[MATERIALS PROVIDED — start]

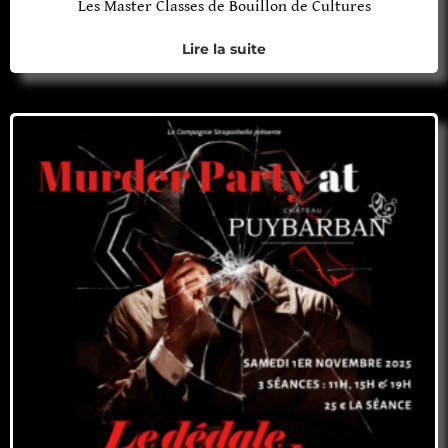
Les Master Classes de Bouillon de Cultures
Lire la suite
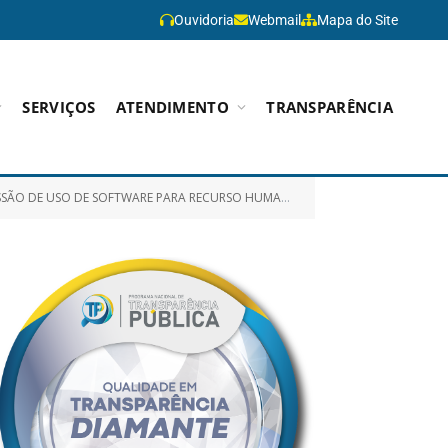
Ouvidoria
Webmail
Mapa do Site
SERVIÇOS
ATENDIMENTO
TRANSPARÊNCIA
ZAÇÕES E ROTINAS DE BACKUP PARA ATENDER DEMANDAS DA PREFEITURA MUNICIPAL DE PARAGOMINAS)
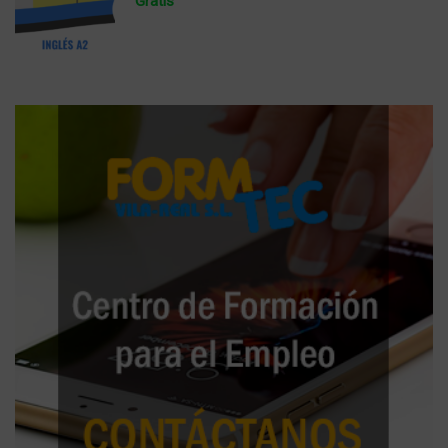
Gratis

[MATERIALS PROVIDED — finish]
[MATERIALS PROVIDED — start]

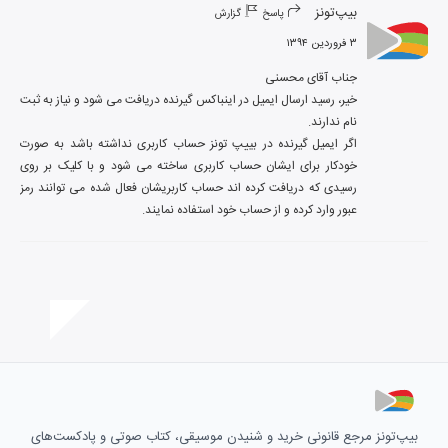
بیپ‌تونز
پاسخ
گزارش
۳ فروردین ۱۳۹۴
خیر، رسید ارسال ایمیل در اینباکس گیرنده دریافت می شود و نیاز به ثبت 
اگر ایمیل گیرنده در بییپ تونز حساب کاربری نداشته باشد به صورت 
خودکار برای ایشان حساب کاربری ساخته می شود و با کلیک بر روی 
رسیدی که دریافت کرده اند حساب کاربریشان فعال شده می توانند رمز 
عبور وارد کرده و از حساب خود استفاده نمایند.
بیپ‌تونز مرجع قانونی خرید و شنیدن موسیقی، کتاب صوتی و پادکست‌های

[MATERIALS PROVIDED — finish]

__PROBLEM TO WORK ON__
Please write out the lines from the one holding "Les Master Classes de Bouillon de Cultures" through the one holding "ZAÇÕES E ROTINAS", both included, without the pictures.

__EXPECTED ANSWER__
Les Master Classes de Bouillon de Cultures
Lire la suite
Ouvidoria
Webmail
Mapa do Site
SERVIÇOS
ATENDIMENTO
TRANSPARÊNCIA
ZAÇÕES E ROTINAS DE BACKUP PARA ATENDER DEMANDAS DA PREFEITURA MUNICIPAL DE PARAGOMINAS)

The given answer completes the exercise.